→ Task prompt:
Give again, word for word, every line in the entries below from the line with "M58,547L118,548" up to and including the line with "M10,594L27,593", and no other line.

→ Material for this task:
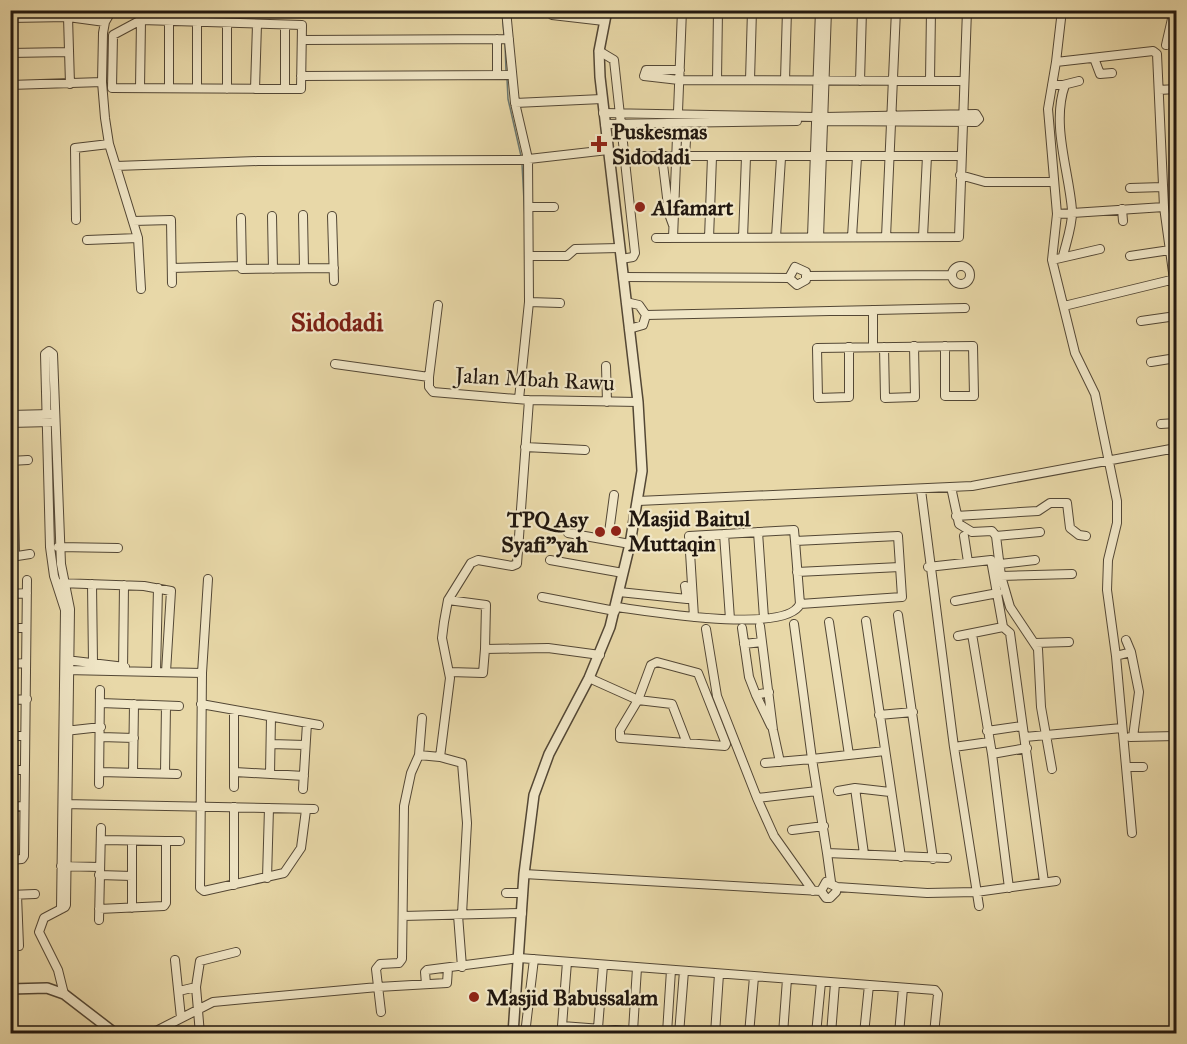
<svg xmlns="http://www.w3.org/2000/svg" width="1187" height="1044" font-family="'IM FELL Great Primer',serif">
	<style>
		.lines { fill: none; stroke-linecap: round; stroke-linejoin: round }
		.stream { stroke: #6a7871; stroke-width: 1.5 }
		.minor-casing { stroke: #534735; stroke-width: 10 }
		.tertiary-casing { stroke: #534735; stroke-width: 12 }
		.minor { stroke: #f0e6c6; stroke-width: 8 }
		.tertiary { stroke: #f0e6c6; stroke-width: 9 }
		.poi-dot { fill: #8f2418; stroke: #f0e6c6; stroke-width: 2 }
		.labels { text-anchor: middle; dominant-baseline: central; stroke-width: 4.5; stroke-linejoin: round; paint-order: stroke }
		.poi-label { font-size: 22px; font-weight: bold; fill: #21170f; stroke: #f0e6c6; text-anchor: start }
		.street-label { font-size: 22px; fill: #21170f; stroke: #f0e6c6 }
		.quarter-label { font-size: 26px; font-weight: bold; fill: #7a1f14; stroke: #f0e6c6 }
	</style>
	<rect width="100%" height="100%" fill="#e8d8a8"/>
	<filter id="stains"><feTurbulence type="fractalNoise" baseFrequency=".00333" numOctaves="4"/><feColorMatrix values="0 0 0 0 .2 0 0 0 0 .09 0 0 0 0 .02 0 0 0 .5 -.17"/></filter>
	<radialGradient id="worn" r=".72"><stop offset=".6" stop-color="#630" stop-opacity="0"/><stop offset="1" stop-color="#630" stop-opacity=".3"/></radialGradient>
	<g class="lines">
		<path class="stream" d="M502,10L504,35
			M505,43L506,71
			M507,79L508,99L521,156
			M522,164L525,219"/>
		<defs>
			<path id="minor" d="M67,10L68,17L105,22
				M112,10L105,22L103,33L102,82L105,118L109,144L138,238L141,289
				M506,10L515,103L528,159L529,302L519,399
				M552,15L604,21
				M10,18L68,17L70,84
				M141,20L302,25L301,89L112,88L113,35Z
				M197,22V88
				M227,23V89
				M285,25V89
				M302,40L509,39
				M1166,45L1174,10
				M599,51L614,60L635,253L633,257L621,259
				M10,53L69,52
				M1094,58L1100,74L1112,73
				M1056,62L1062,10
				M680,70H646L644,76L679,80L964,81
				M497,75V39
				M301,76L512,75
				M717,80L718,10
				M750,80L752,10
				M785,80L787,10
				M930,80L931,10
				M860,81L862,10
				M10,85L102,82
				M1052,85H1063L1079,81
				M140,88L141,20
				M169,88V21
				M255,89L257,24
				M1159,90L1176,89
				M515,103L602,99
				M603,113L816,117
				M824,121L976,122L979,119L976,114L825,117
				M605,124L797,121
				M644,156H961
				M662,156L669,214L673,225
				M685,157L687,123
				M116,166L258,161L520,160L608,150
				M960,175L985,182H1053
				M1130,188L1163,187
				M529,207H554
				M1122,209L1123,221
				M1057,214L1164,207
				M303,215L304,268
				M272,216L273,269
				M332,216L334,281
				M241,218L242,269L334,268
				M76,220L75,148L109,144
				M133,221L171,220L172,283
				M776,237L781,158
				M812,237L820,10
				M819,237L827,10
				M852,237L857,157
				M886,237L896,10
				M923,237L927,156
				M656,238L959,237L967,10
				M673,238L682,10
				M709,238L712,157
				M743,238L746,157
				M87,240L138,238
				M530,256H567L575,249L619,248
				M1063,256C1066,243 1073,224 1072,210C1069,171 1051,124 1065,85
				M1130,256L1170,250
				M1052,260L1100,249
				M952 275a9 9 0 1 1 18 0a9 9 0 1 1-18 0Z
				M172,268L242,266
				M807,276L952,275
				M623,277L789,278L797,285L806,280V272L795,267L789,278
				M529,302L560,303
				M626,302L639,305L646,315L643,325L629,329
				M1064,306L1175,279
				M873,310V347
				M646,315L965,308
				M1141,321L1176,316
				M849,347V397L818,398L817,348L973,346L974,396H945V346
				M884,347L885,398L915,397L914,346
				M1151,362L1176,358
				M335,364L429,377V387L433,392L529,400L638,402
				M606,366L607,402
				M10,377L11,353
				M429,377L438,305
				M10,415L51,414
				M10,423L51,422
				M1161,424L1176,423
				M525,447L585,450
				M1174,448L1176,484
				M10,461L28,460
				M13,461L15,556
				M951,487L959,524L972,532L992,531L996,536L1001,576L1010,607L1038,649L1041,707L1052,769
				M921,490L954,747L979,906
				M638,501L972,486L1176,448
				M956,516L1038,511L1050,503H1067L1070,528L1079,535L1086,536
				M758,532L764,618
				M568,533L630,544
				M724,534L730,619
				M964,536L968,562
				M996,536L1040,532
				M608,540L614,495
				M795,541L800,604
				M58,547L118,548
				M11,557L30,554
				M550,560L623,573
				M1000,564L1035,560
				M928,567L991,560L1003,627
				M797,572L900,567
				M1001,576L1072,574
				M208,579L202,673L200,888L204,891L284,873L301,848L306,810
				M59,583L144,586L171,591L166,672
				M92,584L93,663
				M619,592L687,599L685,586
				M10,594L27,593
				M542,597L615,611
				M448,600L486,605L485,649L548,648L600,655
				M955,601L998,593
				M616,607C646,611 786,635 800,604L902,597L898,536L795,541L794,530L689,536L694,617
				M898,615L933,859
				M866,621L901,857
				M829,622L849,755
				M794,624L812,759L885,751
				M760,626L773,730L780,762
				M10,628H26
				M742,628L749,677L756,695
				M706,629L717,696L757,798L774,836L813,891
				M972,634L992,754L1009,888
				M958,636L1003,627L1010,633L1044,882
				M1035,643L1069,642
				M744,644L762,642
				M1131,652L1139,692L1133,737
				M1116,656L1131,652L1126,640
				M66,660L125,667
				M657,662L698,673L726,744L725,746L620,738V730L638,700L651,665Z
				M10,664L26,663
				M66,670L202,673
				M123,671L124,585
				M156,671L158,588
				M450,672L483,673L485,649
				M589,678L638,700L672,704L687,743
				M769,692L756,695L771,726
				M10,700L27,699
				M101,703L179,706
				M201,704L319,725
				M879,715L913,712
				M65,731L101,727
				M987,731L1022,726
				M10,736H25
				M101,737L134,738
				M1025,737L1122,728
				M1130,737L1176,736
				M271,744L305,745
				M954,747L989,742
				M992,754L1027,748
				M419,755L422,718
				M440,757L462,763L467,823L462,914
				M765,763L812,759L827,853L947,858
				M1127,767H1143
				M10,770H24
				M100,772L177,774
				M235,772L304,776
				M133,773L134,704
				M165,773L166,706
				M270,774L271,717
				M99,784L100,690
				M234,787V710
				M855,788L864,854
				M303,789L307,723
				M838,791L855,788L890,792
				M757,798L817,791
				M63,804L314,809
				M10,807L23,806
				M234,807V885
				M792,830L824,826
				M1132,833L1116,656L1107,590L1108,560L1117,523V501L1095,394L1075,353L1052,260L1057,214L1048,109L1056,62L1153,51L1157,54L1164,207L1176,294
				M132,841V908
				M166,841H180
				M827,853L831,882
				M10,860L22,859L24,856L27,580
				M61,866L99,867
				M524,874L821,891L826,898H830L836,892L837,887L826,882L821,891
				M99,875L132,876
				M267,878L269,808
				M837,887L927,893L976,892L1056,881
				M506,893H523
				M10,895L35,894
				M17,895L19,946
				M61,909L65,610L54,576L50,547L45,354L49,351L53,354L61,564L70,609L66,905L65,907L44,918L39,932L58,970L64,994
				M99,909L164,906L166,903V841L101,840
				M458,915L462,967
				M403,916L522,913
				M99,920L101,828
				M175,960L181,1018
				M567,962L562,1026L668,1034
				M426,984L425,972L427,970L519,958L935,990L938,994L934,1034
				M196,987L200,1034
				M179,991L196,987L200,961L236,952
				M381,1012L376,969L380,964L399,963L402,959L404,806L411,773L419,755L440,757L450,678L442,638L444,622L448,600L471,563L478,560L512,566L517,564L529,400
				M598,1028L603,965
				M633,1031L637,968
				M667,1033L671,970
				M144,1034L158,1030L213,1002L378,987L447,983L448,968
				M266,1034H287
				M525,1034L534,959
				M679,1034L684,971
				M715,1034L719,974
				M749,1034L754,977
				M783,1034L787,979
				M816,1034L821,982
				M831,1034L835,983
				M864,1034L869,985
				M899,1034L903,988"/>
			<path id="tertiary" d="M10,989L47,988L64,994L116,1034
				M513,1034L524,874L534,795L549,754L589,678L610,627L630,544L642,471L638,402L600,77L599,51L607,10"/>
		</defs>
		<use href="#minor" class="minor-casing"/>
		<use href="#tertiary" class="tertiary-casing"/>
		<use href="#minor" class="minor"/>
		<use href="#tertiary" class="tertiary"/>
	</g>
	<g class="poi-dot">
		<path d="M596 135h6v6h6v6h-6v6h-6v-6h-6v-6h6z"/>
		<circle cx="640" cy="207" r="6"/>
		<circle cx="616" cy="531" r="6"/>
		<circle cx="600" cy="532" r="6"/>
		<circle cx="474" cy="997" r="6"/>
	</g>
	<g class="labels">
		<g class="poi-label">
			<text x="612" y="131">Puskesmas<tspan x="612" dy="25">Sidodadi</tspan></text>
			<text x="652" y="207">Alfamart</text>
			<text x="628" y="518">Masjid Baitul<tspan x="628" dy="25">Muttaqin</tspan></text>
			<text x="588" y="519" text-anchor="end">TPQ Asy<tspan x="588" dy="25">Syafi"yah</tspan></text>
			<text x="486" y="997">Masjid Babussalam</text>
		</g>
		<g class="street-label">
			<text transform="translate(535 379) rotate(3)">Jalan Mbah Rawu</text>
		</g>
		<g class="quarter-label">
			<text x="337" y="322">Sidodadi</text>
		</g>
	</g>
	<rect width="1187" height="1044" fill="none" stroke="#e8d8a8" stroke-width="36"/>
	<rect x="12" y="12" width="1163" height="1020" fill="none" stroke="#21170f" stroke-width="3"/>
	<rect x="18" y="18" width="1151" height="1008" fill="none" stroke="#21170f" stroke-width="1.5"/>
	<rect width="100%" height="100%" filter="url(#stains)"/>
	<rect width="100%" height="100%" fill="url(#worn)"/>
</svg>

→ Answer section:
				M58,547L118,548
				M11,557L30,554
				M550,560L623,573
				M1000,564L1035,560
				M928,567L991,560L1003,627
				M797,572L900,567
				M1001,576L1072,574
				M208,579L202,673L200,888L204,891L284,873L301,848L306,810
				M59,583L144,586L171,591L166,672
				M92,584L93,663
				M619,592L687,599L685,586
				M10,594L27,593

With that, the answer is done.